■ Extracted text
★ ★ ★ ★

SMILES-RL

SMILES-RL is a framework for comparing reinforcement learning algorithms, replay buffers and scoring functions for SMILES-based molecular de novo design. The framework is originally developed for recurrent neural networks (RNNs) but can be used with other models as well.

Prerequisites

Before you begin, ensure you have met the following requirements:

Linux, Windows or macOS platforms are supported - as long as the dependencies are supported on these platforms.
You have installed anaconda or miniconda with python 3.8 - 3.9, and poetry.

The tool has been developed on a Linux platform.

Installation

First time, execute the following command in a console or an Anaconda prompt

conda env create -f SMILES-RL.yml

This will install the conda environment. To activate the environment and install the packages using poetry

conda activate SMILES-RL-env
poetry install

Usage

The framework currently provides a JSON-based command-line interface for comparing different RL algorithms, replay buffers and scoring functions.

★ ★ ★ ★

■ Aim 1
Please write out the SMILES-RL page in full, word for word.

Dataset records:
★ ★ ★ ★

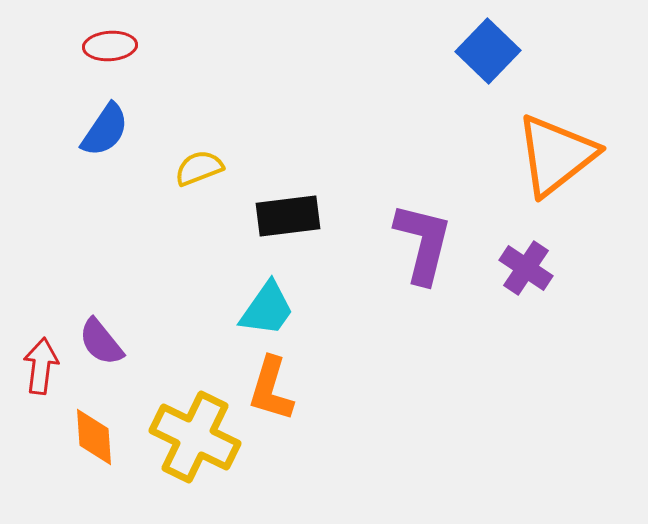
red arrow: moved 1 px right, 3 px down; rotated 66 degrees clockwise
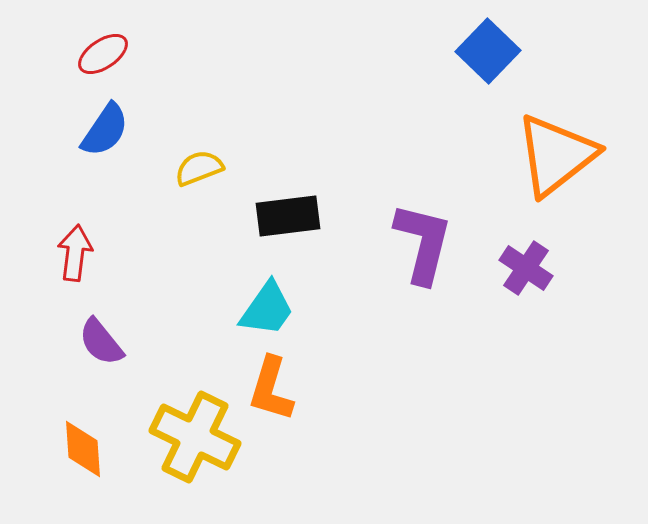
red ellipse: moved 7 px left, 8 px down; rotated 30 degrees counterclockwise
red arrow: moved 34 px right, 113 px up
orange diamond: moved 11 px left, 12 px down
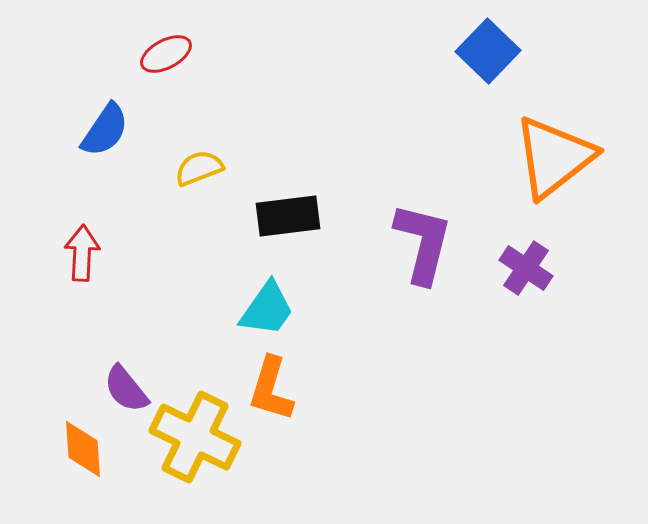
red ellipse: moved 63 px right; rotated 6 degrees clockwise
orange triangle: moved 2 px left, 2 px down
red arrow: moved 7 px right; rotated 4 degrees counterclockwise
purple semicircle: moved 25 px right, 47 px down
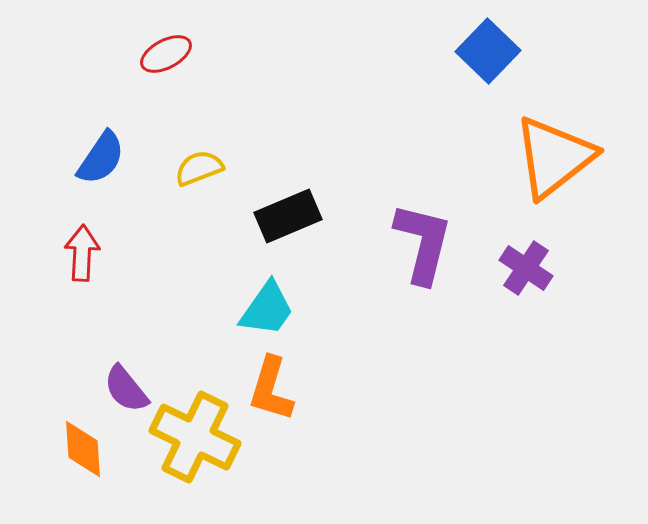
blue semicircle: moved 4 px left, 28 px down
black rectangle: rotated 16 degrees counterclockwise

★ ★ ★ ★

■ Aim 2
Give again the lines of the records from the line with "blue semicircle: moved 4 px left, 28 px down" through the end of the records, unchanged.

■ Task answer 1
SMILES-RL

SMILES-RL is a framework for comparing reinforcement learning algorithms, replay buffers and scoring functions for SMILES-based molecular de novo design. The framework is originally developed for recurrent neural networks (RNNs) but can be used with other models as well.

Prerequisites

Before you begin, ensure you have met the following requirements:

Linux, Windows or macOS platforms are supported - as long as the dependencies are supported on these platforms.
You have installed anaconda or miniconda with python 3.8 - 3.9, and poetry.

The tool has been developed on a Linux platform.

Installation

First time, execute the following command in a console or an Anaconda prompt

conda env create -f SMILES-RL.yml

This will install the conda environment. To activate the environment and install the packages using poetry

conda activate SMILES-RL-env
poetry install

Usage

The framework currently provides a JSON-based command-line interface for comparing different RL algorithms, replay buffers and scoring functions.

■ Task answer 2
blue semicircle: moved 4 px left, 28 px down
black rectangle: rotated 16 degrees counterclockwise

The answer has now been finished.